En représailles aux atrocités de Tulle, l’ordre fut donné d’exécuter Kämpfe. Selon certains récits, sa fin fut aussi brutale que les crimes de sa division : il aurait été brûlé vif à l’intérieur d’une ambulance militaire allemande capturée, devant témoin.
L’Apocalypse d’Oradour-sur-Glane
La nouvelle de la mort de Kämpfe, et surtout la manière dont il aurait été tué, parvint aux oreilles de son ami Adolf Diekmann. Ivre de rage et de douleur, Diekmann décida de lancer une expédition punitive qui allait dépasser l’entendement.

Le 10 juin, sa colonne encercla le village paisible d’Oradour-sur-Glane. Ce qui s’y déroula n’était pas une opération militaire, mais une extermination. Les hommes furent mitraillés dans des granges, tandis que les femmes et les enfants – plus de 400 d’entre eux – furent enfermés dans l’église du village, qui fut ensuite incendiée et criblée de grenades.

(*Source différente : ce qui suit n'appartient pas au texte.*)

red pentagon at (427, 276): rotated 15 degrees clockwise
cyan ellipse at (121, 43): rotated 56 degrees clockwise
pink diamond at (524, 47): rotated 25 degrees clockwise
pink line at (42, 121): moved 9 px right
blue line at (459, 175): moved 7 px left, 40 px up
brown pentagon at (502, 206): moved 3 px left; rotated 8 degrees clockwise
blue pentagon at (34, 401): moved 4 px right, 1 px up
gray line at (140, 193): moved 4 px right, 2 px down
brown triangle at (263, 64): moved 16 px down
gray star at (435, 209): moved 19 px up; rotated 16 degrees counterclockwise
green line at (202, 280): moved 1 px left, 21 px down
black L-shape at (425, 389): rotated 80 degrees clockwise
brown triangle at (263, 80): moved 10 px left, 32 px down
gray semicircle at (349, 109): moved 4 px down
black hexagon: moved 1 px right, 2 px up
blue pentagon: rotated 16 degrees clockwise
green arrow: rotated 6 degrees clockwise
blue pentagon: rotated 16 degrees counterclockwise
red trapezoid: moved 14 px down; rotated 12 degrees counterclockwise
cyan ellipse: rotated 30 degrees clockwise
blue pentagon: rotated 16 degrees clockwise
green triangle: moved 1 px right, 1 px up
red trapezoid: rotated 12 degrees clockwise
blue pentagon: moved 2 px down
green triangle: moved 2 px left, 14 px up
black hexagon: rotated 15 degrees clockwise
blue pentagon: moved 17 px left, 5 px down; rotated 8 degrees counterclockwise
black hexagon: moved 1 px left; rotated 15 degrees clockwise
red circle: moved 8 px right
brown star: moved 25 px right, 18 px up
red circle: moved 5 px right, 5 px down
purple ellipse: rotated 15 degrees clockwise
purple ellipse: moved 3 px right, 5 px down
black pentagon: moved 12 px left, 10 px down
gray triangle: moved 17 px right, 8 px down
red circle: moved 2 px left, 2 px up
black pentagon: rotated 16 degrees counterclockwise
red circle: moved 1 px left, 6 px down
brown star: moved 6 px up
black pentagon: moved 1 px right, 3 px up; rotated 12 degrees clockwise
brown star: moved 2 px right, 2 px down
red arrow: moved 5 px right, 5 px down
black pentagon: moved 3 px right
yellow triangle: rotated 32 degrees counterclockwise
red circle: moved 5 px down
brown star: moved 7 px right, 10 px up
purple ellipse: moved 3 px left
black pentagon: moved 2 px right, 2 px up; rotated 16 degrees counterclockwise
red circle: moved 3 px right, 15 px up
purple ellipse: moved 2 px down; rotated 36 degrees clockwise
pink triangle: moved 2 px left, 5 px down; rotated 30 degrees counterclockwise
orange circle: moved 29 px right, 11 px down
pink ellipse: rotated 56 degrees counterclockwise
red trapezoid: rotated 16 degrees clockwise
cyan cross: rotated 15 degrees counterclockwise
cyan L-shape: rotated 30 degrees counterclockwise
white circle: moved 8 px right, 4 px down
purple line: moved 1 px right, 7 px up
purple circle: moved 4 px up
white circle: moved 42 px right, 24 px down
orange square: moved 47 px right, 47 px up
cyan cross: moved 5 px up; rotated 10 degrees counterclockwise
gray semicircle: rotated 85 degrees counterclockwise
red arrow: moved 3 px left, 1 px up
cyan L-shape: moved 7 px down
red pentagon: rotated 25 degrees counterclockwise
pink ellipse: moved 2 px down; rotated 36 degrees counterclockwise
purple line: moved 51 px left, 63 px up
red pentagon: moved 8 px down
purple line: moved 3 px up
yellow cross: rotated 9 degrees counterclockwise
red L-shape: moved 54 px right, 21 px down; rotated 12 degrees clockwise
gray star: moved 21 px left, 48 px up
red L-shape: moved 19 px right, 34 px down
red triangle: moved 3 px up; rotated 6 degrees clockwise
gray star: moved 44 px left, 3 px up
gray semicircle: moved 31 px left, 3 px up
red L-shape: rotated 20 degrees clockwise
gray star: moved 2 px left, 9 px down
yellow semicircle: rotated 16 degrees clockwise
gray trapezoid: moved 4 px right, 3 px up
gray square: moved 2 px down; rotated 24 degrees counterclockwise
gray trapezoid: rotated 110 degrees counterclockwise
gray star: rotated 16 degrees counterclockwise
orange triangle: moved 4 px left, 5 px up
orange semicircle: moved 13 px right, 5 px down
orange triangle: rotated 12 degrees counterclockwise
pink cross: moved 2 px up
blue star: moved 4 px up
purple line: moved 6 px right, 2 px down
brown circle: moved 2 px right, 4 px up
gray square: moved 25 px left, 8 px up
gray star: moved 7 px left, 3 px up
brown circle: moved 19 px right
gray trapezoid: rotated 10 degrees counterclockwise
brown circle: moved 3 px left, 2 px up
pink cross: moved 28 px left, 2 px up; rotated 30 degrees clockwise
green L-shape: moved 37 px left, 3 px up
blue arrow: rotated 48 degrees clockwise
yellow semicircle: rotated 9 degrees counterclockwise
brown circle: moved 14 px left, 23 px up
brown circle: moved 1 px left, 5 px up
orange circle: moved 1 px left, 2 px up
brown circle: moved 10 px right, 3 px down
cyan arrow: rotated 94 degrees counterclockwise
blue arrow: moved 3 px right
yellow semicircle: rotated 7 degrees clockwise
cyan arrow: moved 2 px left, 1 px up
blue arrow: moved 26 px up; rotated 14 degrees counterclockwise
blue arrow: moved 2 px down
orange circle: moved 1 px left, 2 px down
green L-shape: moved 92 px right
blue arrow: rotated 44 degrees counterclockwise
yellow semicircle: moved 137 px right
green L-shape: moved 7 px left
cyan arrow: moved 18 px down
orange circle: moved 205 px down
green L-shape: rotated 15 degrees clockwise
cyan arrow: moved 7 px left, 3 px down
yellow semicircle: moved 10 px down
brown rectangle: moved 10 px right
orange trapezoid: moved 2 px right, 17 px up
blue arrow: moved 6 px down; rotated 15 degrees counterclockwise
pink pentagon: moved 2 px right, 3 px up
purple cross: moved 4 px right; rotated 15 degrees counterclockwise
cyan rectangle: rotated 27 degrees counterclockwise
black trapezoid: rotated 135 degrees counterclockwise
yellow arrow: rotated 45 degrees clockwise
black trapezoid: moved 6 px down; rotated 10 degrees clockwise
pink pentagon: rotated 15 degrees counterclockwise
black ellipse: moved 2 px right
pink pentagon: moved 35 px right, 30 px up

Au total, 642 personnes périrent à Oradour. Le village fut pillé et réduit en cendres, laissé en l’état comme un mémorial fantomatique de la barbarie nazie.
Une Justice Inachevée
L’après-guerre laissa un goût amer aux survivants et aux familles des victimes. Si certains exécutants, comme Walter Schmald, furent capturés et exécutés par la Résistance, les hauts responsables échappèrent souvent à la corde. Le général Heinz Lammerding, qui commandait la division Das Reich et avait ordonné la répression, fut condamné à mort par contumace par un tribunal français en 1951. Pourtant, protégé par l’Allemagne de l’Ouest, il ne fut jamais extradé. Il vécut libre, prospère, et mourut dans son lit en 1971, sans jamais avoir répondu de ses crimes à Tulle ou Oradour.

Le Devoir de Mémoire
Aujourd’hui, les rues de Tulle et les ruines d’Oradour-sur-Glane demeurent des témoins silencieux. Elles nous rappellent que la guerre n’est pas seulement une affaire de stratégies et de frontières, mais une descente aux enfers où l’humanité peut s’effacer en un instant. Le massacre de Tulle, avec ses 99 martyrs suspendus dans le vide, et la tragédie d’Oradour qui en découla, forment une leçon d’histoire douloureuse mais nécessaire sur le prix de la liberté et les conséquences dévastatrices de la haine aveugle.